Concrete examples of quality data making a profound difference are not uncommon. Consider a bank with a customer named Mrs. Margaret Casey who has a checking account with $500, a relatively modest sum that would not lead most banks to consider her a critical customer. She may even be considered problematic if her account requires significant maintenance (that is, if she calls frequently). However, Mrs. Casey also has a brokerage account worth $5 million under the name Meg Casey, which features a different mailing address. Finally, she is CFO of a company with $100 million in assets with the bank.
With a business focus on data quality, the bank will recognize Margaret, Meg, and CFO Casey as the same person, and interact with her accordingly. As a result, Margaret Casey may become a more satisfied customer and lock in her business with the institution.
Similarly, just as quality data helped the bank identify Mrs. Casey as an important customer, it can help an organization pinpoint its most profitable customers or brightest prospects. That kind of information can reduce the costs of winning new business dramatically and make a company far more focused and efficient.

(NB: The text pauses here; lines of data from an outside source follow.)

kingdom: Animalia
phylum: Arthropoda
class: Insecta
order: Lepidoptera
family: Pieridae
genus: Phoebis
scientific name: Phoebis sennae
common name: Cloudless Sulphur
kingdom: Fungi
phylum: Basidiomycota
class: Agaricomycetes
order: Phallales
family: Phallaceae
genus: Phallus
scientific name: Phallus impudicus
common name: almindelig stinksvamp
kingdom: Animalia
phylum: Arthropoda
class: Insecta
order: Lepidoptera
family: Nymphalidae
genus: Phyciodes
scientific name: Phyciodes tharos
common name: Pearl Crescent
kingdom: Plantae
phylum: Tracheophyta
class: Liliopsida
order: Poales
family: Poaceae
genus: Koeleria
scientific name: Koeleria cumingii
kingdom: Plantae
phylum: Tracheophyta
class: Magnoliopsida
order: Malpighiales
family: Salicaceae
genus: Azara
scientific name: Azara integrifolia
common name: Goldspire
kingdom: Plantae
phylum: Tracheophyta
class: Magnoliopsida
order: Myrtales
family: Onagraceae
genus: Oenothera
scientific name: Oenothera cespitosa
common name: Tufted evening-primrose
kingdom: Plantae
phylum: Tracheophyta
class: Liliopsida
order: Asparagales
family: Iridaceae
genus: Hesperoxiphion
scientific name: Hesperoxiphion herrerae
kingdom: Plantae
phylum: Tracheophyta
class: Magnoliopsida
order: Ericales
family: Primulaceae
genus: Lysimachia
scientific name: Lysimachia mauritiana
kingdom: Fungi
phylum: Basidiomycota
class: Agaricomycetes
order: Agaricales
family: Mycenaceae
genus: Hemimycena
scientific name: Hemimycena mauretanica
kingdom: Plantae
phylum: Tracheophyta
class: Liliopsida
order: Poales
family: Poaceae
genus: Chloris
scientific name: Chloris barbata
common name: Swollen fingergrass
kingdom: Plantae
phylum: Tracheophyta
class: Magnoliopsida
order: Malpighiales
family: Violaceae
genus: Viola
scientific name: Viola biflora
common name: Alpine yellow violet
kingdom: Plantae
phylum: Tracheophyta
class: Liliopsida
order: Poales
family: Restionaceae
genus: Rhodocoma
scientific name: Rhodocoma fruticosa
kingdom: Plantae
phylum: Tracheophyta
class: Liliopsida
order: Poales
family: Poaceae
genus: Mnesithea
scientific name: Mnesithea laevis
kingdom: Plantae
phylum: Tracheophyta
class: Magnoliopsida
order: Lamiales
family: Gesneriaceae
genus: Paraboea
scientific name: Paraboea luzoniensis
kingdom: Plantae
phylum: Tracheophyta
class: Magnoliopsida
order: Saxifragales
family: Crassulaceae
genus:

Consequences of Poor Data Quality
When companies cannot make such connections, trouble ensues. Often, insufficient data quality manifests itself during mailings. Mailings, which can cost a company $10 to $15 per piece, require accurate data in order to ensure they reach their target audience. When items are sent to an undeliverable or wrong address, or when several identical pieces accumulate in the same customer’s mailbox, unnecessary expenses add up quickly. For large-scale mailings, poor quality data can cost tens of thousands of dollars in unnecessary costs, not to mention the annoyed customers who either do not receive the piece or receive multiple copies of the same solicitation.
Failing to recognize a customer properly can also be disastrous. If Mrs. Casey received poor customer service on her $500 savings account or if she received three copies of the same brochure, she might be angry enough to transfer all of her funds to a competitor. Perhaps worst of all, the bank may never know what drove her away.
Although data enhancement is almost always a good idea, there are exceptions. For instance, when a company undertakes a data quality initiative, it must weigh “lift,” or data improvement, with errors that invariably occur. Software packages can help an organization achieve dramatic data completeness and accuracy gains. However, if the software actually introduces inaccuracies that were not previously there, which happens sometimes, the problem that it creates may negate the positive value it provides. There are tradeoffs between improving data accuracy and introducing new errors.
The vast majority of the time, however, data quality programs are more than worthwhile. They help turn data into a strategic asset, something organizations can use to optimize sales, marketing and almost every other function. When a company can depend on its data, the benefits are felt throughout the enterprise, as well as by customers, partners and suppliers. To be successful, a company must begin with a clear business objective, define the appropriate parameters for data quality, measure the investment versus the benefit, and understand the issues critical to maximizing the value of information assets.